[Records drawn from a dataset]
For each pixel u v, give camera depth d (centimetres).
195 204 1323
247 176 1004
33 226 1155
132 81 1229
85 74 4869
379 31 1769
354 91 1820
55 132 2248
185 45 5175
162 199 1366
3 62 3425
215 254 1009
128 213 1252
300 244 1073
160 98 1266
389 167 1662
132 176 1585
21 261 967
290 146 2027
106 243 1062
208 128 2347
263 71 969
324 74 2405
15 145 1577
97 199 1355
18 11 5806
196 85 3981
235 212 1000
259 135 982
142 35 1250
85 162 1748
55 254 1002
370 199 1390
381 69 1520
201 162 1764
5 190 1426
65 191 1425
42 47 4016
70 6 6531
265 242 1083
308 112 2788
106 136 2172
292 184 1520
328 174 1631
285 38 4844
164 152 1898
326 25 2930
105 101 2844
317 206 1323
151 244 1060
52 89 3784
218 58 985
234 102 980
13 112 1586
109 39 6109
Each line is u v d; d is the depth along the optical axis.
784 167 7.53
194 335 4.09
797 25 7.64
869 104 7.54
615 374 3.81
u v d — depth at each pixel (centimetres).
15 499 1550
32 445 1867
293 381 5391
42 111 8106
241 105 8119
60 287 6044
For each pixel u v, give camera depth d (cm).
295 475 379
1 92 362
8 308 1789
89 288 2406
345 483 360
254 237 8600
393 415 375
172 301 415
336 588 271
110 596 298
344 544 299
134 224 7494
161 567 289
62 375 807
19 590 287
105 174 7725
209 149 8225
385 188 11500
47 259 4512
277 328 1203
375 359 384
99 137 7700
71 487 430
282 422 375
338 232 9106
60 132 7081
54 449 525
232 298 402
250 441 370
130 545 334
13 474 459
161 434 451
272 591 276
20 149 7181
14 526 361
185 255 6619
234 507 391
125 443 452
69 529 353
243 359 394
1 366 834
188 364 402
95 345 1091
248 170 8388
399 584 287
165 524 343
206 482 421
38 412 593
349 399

- [Problem statement] Pull out all lines containing the word "pixel" from the entries above.

- [Expected answer]
For each pixel u v, give camera depth d (centimetres).
u v d — depth at each pixel (centimetres).
For each pixel u v, give camera depth d (cm).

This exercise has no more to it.